==== Records for processing

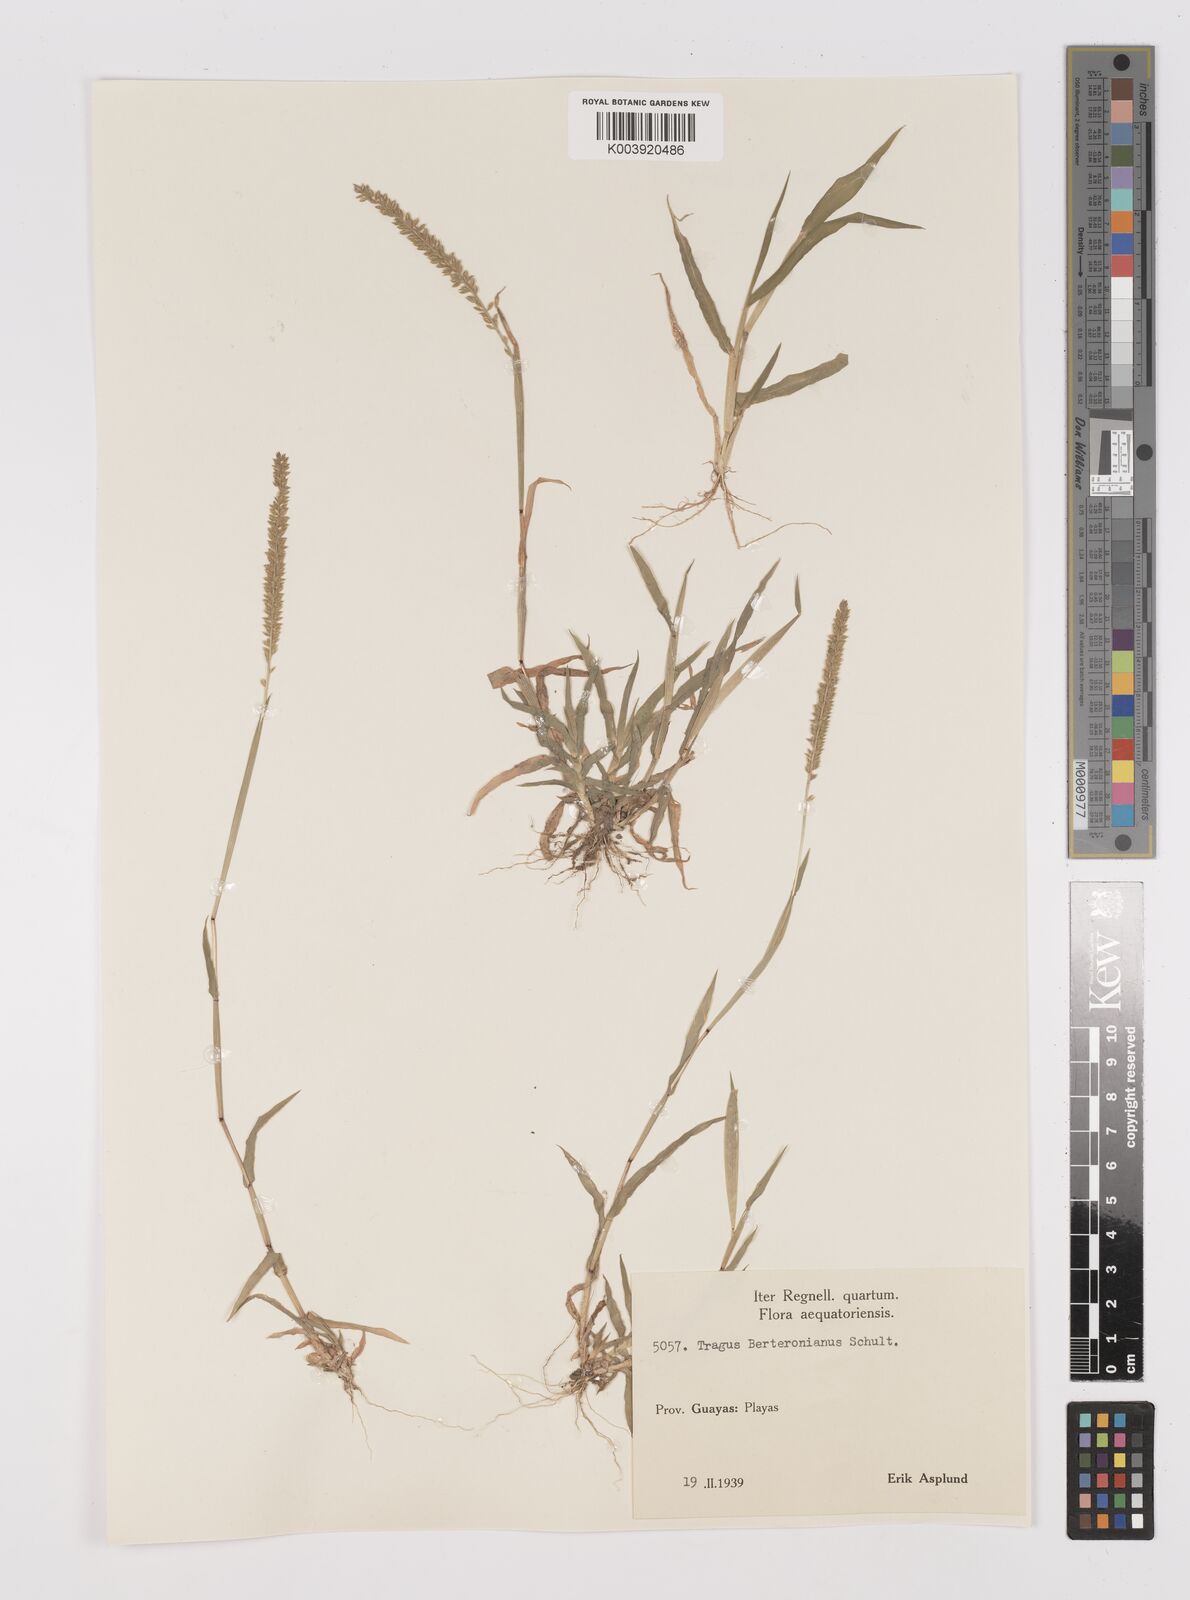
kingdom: Plantae
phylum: Tracheophyta
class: Liliopsida
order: Poales
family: Poaceae
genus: Tragus
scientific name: Tragus berteronianus
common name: African bur-grass
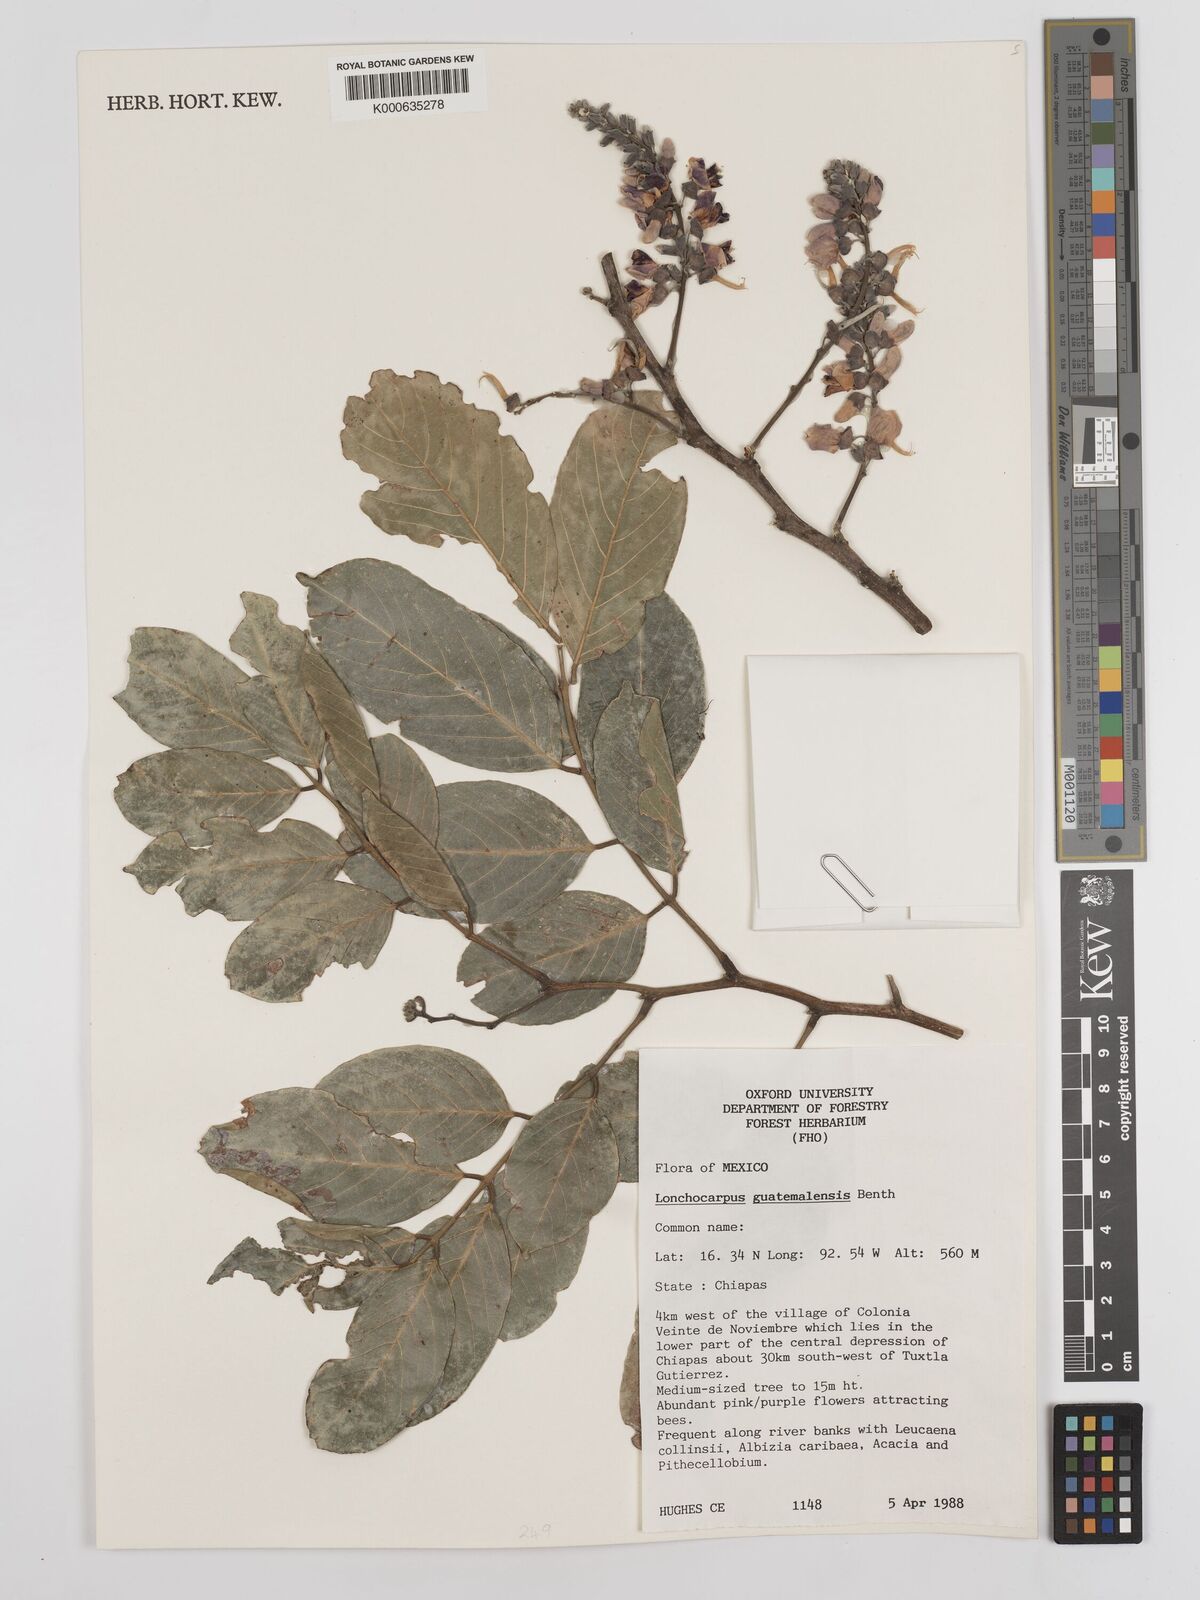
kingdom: Plantae
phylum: Tracheophyta
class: Magnoliopsida
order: Fabales
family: Fabaceae
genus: Lonchocarpus
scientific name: Lonchocarpus guatemalensis
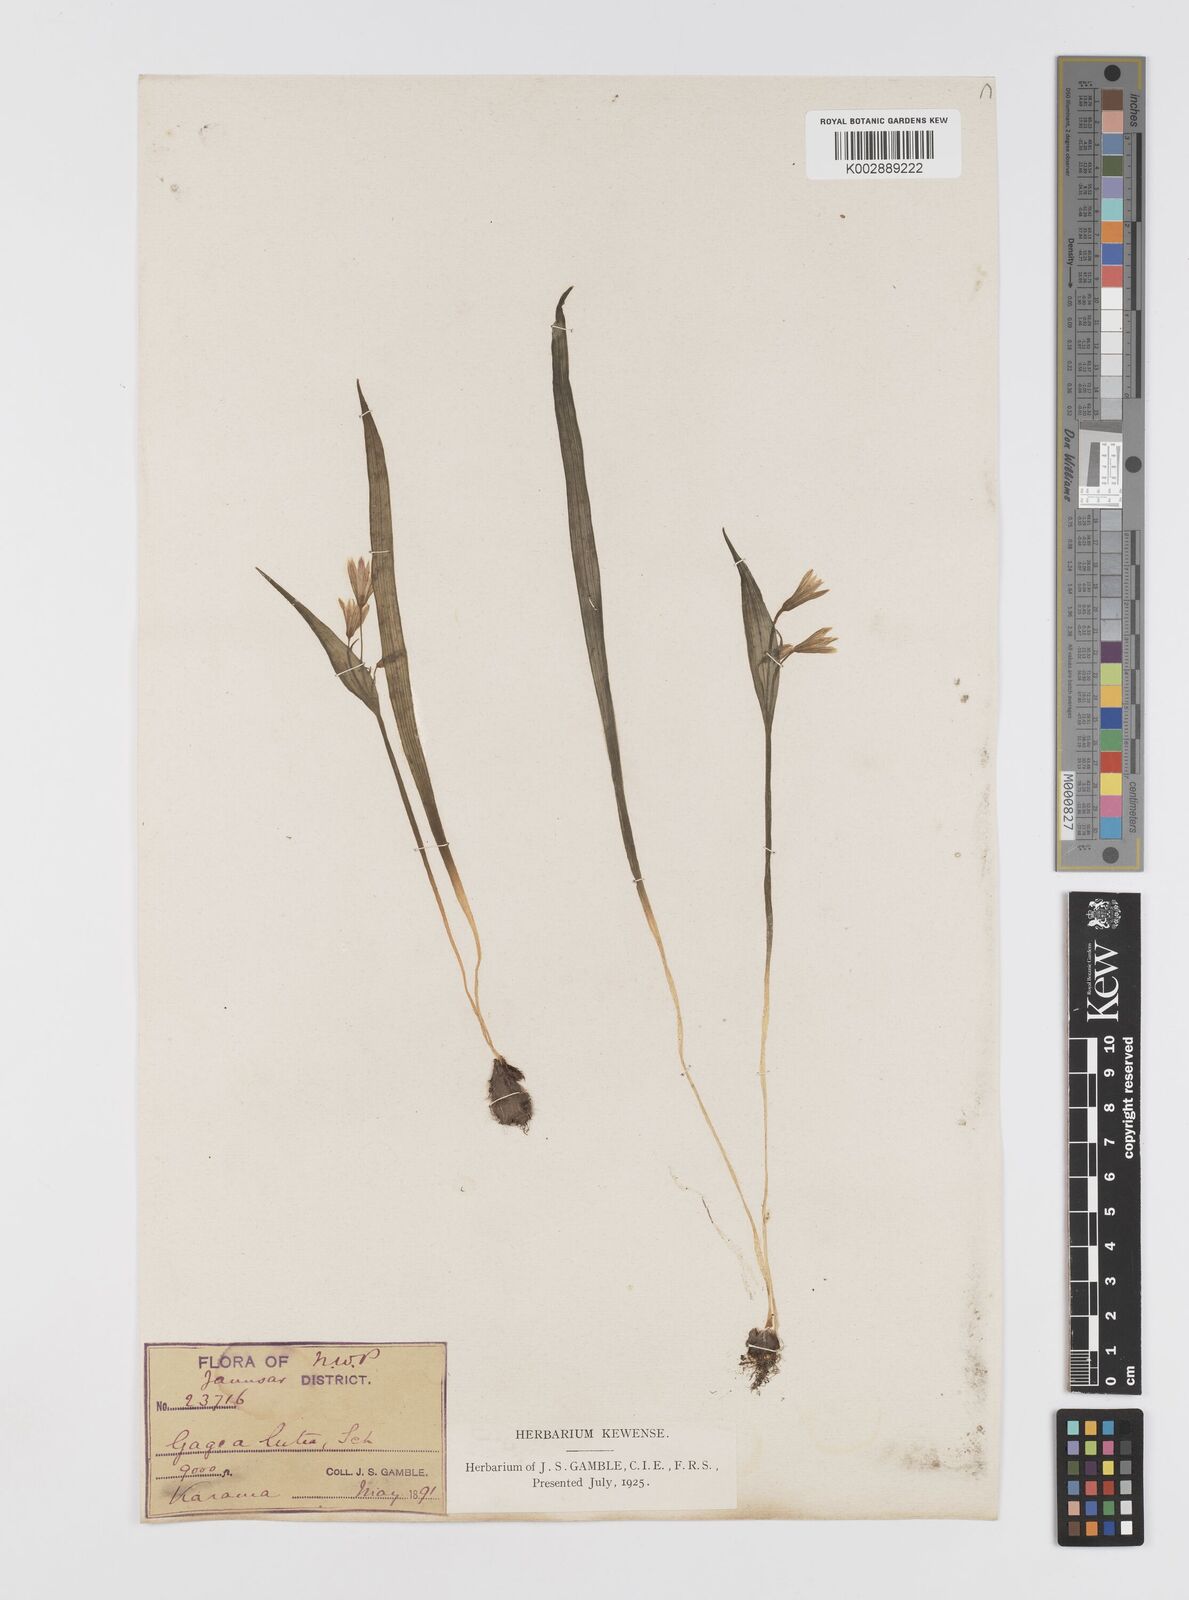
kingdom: Plantae
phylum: Tracheophyta
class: Liliopsida
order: Liliales
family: Liliaceae
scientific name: Liliaceae
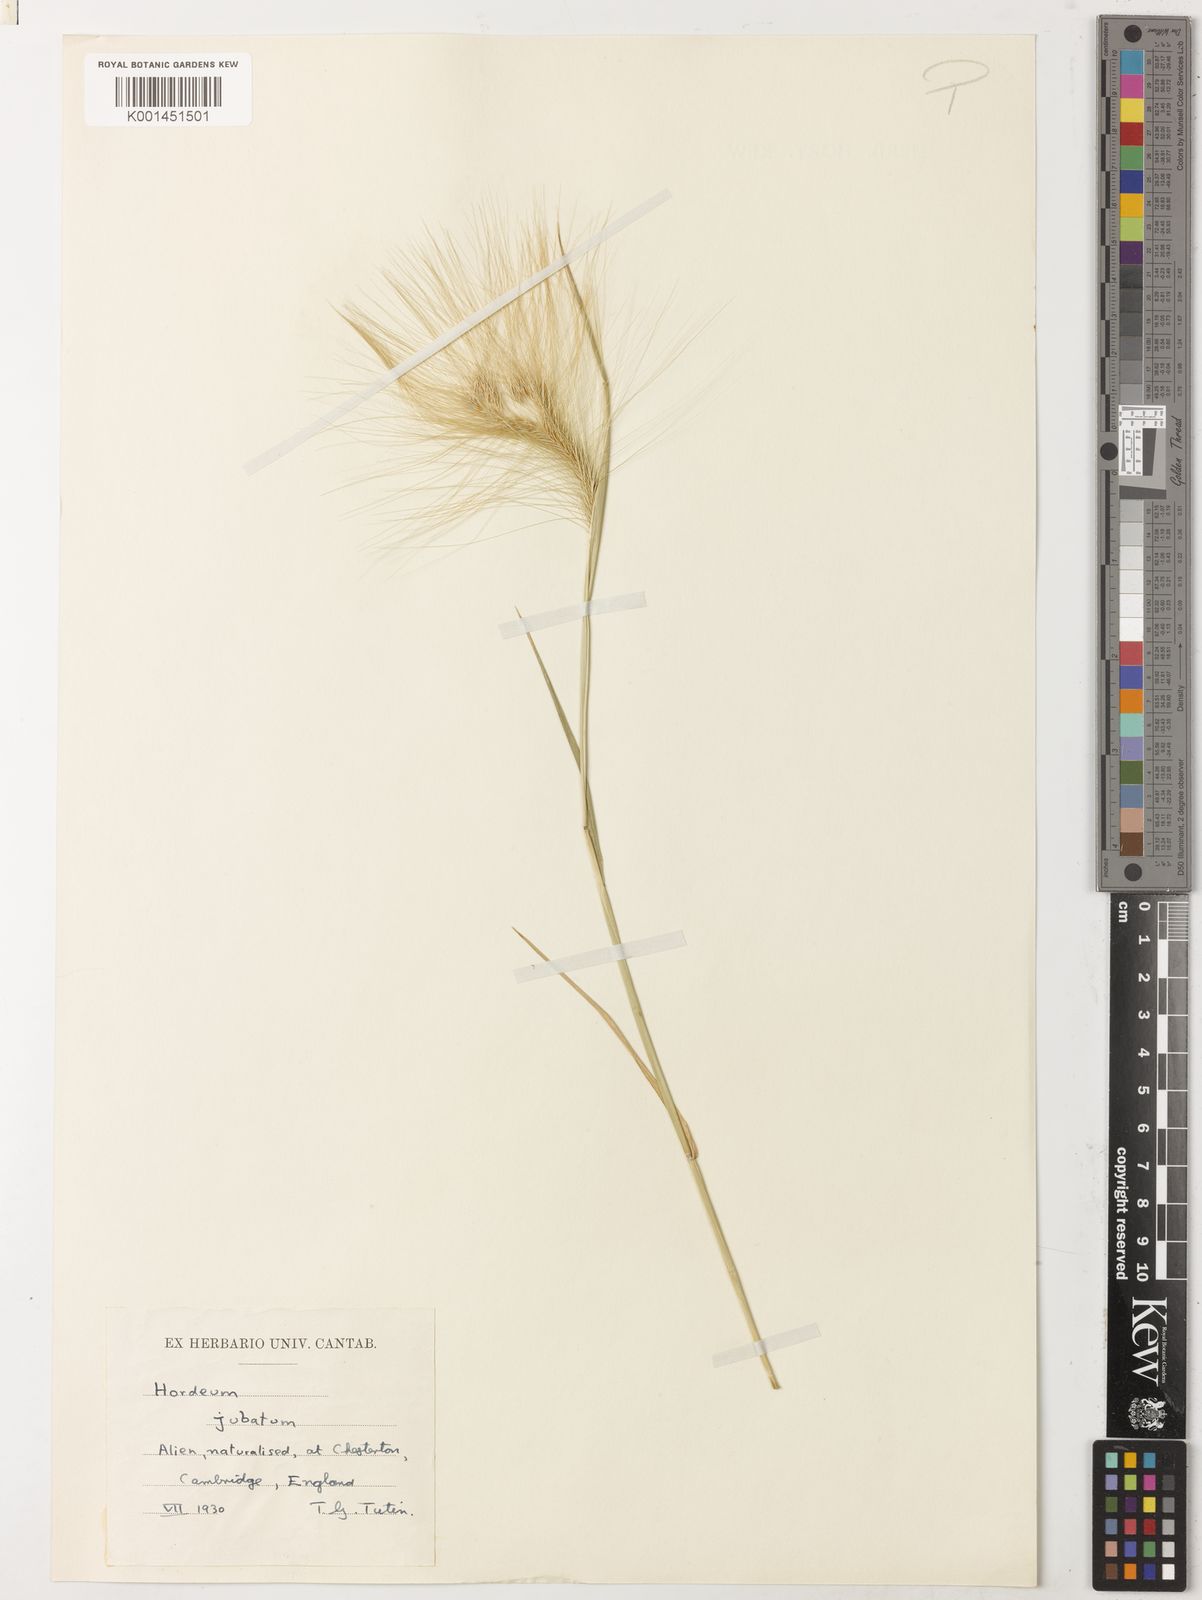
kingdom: Plantae
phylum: Tracheophyta
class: Liliopsida
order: Poales
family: Poaceae
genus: Hordeum
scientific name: Hordeum jubatum
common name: Foxtail barley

========

== What to work on ==
Reproduce every line above verbatim, leaving out the pictures.

== Task solution ==
kingdom: Plantae
phylum: Tracheophyta
class: Liliopsida
order: Poales
family: Poaceae
genus: Tragus
scientific name: Tragus berteronianus
common name: African bur-grass
kingdom: Plantae
phylum: Tracheophyta
class: Magnoliopsida
order: Fabales
family: Fabaceae
genus: Lonchocarpus
scientific name: Lonchocarpus guatemalensis
kingdom: Plantae
phylum: Tracheophyta
class: Liliopsida
order: Liliales
family: Liliaceae
scientific name: Liliaceae
kingdom: Plantae
phylum: Tracheophyta
class: Liliopsida
order: Poales
family: Poaceae
genus: Hordeum
scientific name: Hordeum jubatum
common name: Foxtail barley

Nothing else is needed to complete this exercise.